RECORDS FOR THIS TASK below:
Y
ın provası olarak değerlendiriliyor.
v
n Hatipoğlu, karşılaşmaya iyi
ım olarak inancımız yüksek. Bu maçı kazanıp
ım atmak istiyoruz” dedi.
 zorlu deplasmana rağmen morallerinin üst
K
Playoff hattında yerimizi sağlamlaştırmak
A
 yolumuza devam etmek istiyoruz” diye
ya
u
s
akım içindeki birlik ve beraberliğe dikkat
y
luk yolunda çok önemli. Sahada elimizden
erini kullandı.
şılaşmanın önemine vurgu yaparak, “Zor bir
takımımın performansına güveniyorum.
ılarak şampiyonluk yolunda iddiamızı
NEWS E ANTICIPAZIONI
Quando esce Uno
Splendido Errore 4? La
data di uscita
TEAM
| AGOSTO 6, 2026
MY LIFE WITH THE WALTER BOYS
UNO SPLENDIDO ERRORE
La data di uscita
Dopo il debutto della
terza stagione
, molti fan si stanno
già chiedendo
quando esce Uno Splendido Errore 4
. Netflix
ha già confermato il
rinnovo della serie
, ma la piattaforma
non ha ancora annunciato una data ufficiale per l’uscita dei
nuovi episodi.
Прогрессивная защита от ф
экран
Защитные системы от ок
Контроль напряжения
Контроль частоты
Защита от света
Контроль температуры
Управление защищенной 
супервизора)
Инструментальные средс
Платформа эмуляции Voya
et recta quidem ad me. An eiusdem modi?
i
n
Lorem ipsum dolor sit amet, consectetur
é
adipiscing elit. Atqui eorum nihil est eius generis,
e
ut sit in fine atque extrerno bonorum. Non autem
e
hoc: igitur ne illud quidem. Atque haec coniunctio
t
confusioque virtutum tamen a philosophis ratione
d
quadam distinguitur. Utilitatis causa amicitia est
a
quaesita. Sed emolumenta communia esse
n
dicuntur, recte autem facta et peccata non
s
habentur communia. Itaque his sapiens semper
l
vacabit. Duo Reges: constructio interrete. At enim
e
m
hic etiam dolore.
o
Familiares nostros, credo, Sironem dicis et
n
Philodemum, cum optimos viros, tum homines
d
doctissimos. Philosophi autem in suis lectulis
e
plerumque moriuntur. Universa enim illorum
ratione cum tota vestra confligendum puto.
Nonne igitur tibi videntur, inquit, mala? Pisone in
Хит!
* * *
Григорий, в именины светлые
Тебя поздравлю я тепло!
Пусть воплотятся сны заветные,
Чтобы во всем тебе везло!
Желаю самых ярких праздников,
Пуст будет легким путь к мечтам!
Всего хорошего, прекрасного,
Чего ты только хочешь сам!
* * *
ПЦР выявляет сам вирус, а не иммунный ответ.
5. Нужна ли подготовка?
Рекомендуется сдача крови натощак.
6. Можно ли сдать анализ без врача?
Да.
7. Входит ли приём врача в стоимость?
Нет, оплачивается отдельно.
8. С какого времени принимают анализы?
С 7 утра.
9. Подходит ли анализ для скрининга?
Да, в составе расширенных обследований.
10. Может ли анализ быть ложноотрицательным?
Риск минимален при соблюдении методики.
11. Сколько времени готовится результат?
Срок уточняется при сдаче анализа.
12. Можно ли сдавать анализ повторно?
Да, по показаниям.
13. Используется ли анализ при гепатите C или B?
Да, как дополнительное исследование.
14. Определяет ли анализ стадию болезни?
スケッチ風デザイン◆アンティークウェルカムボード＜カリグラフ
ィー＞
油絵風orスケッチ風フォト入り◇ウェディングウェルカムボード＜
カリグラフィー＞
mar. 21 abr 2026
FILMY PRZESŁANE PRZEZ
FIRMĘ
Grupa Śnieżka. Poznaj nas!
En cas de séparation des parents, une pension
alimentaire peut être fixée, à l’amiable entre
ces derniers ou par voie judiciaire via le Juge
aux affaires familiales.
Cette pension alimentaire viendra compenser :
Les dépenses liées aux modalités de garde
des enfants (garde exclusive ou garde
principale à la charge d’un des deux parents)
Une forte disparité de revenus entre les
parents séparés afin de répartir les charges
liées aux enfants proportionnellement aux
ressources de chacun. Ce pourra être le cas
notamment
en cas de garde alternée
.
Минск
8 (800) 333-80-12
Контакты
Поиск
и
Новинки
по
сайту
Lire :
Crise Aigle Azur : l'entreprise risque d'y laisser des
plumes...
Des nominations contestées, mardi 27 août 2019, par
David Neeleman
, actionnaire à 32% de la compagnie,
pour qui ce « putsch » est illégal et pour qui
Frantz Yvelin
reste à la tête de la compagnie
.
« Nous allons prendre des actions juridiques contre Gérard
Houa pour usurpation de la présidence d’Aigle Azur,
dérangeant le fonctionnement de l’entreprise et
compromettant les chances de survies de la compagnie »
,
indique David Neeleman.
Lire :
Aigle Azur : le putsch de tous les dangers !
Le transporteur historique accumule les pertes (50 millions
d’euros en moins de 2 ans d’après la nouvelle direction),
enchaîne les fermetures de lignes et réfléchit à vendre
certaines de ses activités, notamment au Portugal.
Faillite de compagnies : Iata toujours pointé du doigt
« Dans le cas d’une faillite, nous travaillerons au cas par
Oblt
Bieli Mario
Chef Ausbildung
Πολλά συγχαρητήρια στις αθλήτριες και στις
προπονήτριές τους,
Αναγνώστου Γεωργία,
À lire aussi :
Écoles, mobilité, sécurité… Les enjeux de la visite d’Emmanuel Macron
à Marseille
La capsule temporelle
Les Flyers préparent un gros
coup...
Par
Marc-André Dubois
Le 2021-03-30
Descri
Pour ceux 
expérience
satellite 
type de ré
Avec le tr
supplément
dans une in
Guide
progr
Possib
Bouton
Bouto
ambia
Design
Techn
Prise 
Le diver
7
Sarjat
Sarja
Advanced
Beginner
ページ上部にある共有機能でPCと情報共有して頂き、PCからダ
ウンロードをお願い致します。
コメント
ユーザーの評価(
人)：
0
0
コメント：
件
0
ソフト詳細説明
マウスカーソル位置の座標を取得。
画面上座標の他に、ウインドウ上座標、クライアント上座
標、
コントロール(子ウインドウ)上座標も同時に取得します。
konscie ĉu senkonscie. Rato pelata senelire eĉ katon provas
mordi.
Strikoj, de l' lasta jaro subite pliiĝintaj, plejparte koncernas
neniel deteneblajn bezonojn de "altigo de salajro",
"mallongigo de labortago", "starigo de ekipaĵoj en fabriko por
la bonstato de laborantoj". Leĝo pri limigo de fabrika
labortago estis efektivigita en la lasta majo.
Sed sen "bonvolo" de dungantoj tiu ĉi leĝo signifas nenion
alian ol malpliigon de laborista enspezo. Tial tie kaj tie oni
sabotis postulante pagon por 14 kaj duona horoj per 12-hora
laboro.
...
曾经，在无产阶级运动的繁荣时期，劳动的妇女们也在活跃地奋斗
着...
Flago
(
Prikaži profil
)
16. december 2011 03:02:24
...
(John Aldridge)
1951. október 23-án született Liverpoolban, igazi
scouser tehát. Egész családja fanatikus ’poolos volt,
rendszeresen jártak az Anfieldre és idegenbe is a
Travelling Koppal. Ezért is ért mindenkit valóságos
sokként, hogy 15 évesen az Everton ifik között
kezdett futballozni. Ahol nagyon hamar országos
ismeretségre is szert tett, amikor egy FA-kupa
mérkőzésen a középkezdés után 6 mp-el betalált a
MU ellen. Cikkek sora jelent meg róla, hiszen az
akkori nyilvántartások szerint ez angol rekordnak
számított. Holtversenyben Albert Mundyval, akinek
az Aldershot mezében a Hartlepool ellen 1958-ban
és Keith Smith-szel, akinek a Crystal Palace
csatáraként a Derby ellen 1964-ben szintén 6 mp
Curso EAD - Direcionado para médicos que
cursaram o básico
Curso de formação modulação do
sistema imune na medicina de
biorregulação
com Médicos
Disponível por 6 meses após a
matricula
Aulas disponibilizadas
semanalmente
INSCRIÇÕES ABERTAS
End of RECORDS FOR THIS TASK.
WHAT YOU NEED TO DO: Rewrite the data from its first line through the line containing "MY LIFE WITH THE WALTER BOYS", replacing "AGOSTO" with "AUGUST" and leaving everything else unchanged.

ANSWER TO THE EXERCISE:
Y
ın provası olarak değerlendiriliyor.
v
n Hatipoğlu, karşılaşmaya iyi
ım olarak inancımız yüksek. Bu maçı kazanıp
ım atmak istiyoruz” dedi.
 zorlu deplasmana rağmen morallerinin üst
K
Playoff hattında yerimizi sağlamlaştırmak
A
 yolumuza devam etmek istiyoruz” diye
ya
u
s
akım içindeki birlik ve beraberliğe dikkat
y
luk yolunda çok önemli. Sahada elimizden
erini kullandı.
şılaşmanın önemine vurgu yaparak, “Zor bir
takımımın performansına güveniyorum.
ılarak şampiyonluk yolunda iddiamızı
NEWS E ANTICIPAZIONI
Quando esce Uno
Splendido Errore 4? La
data di uscita
TEAM
| AUGUST 6, 2026
MY LIFE WITH THE WALTER BOYS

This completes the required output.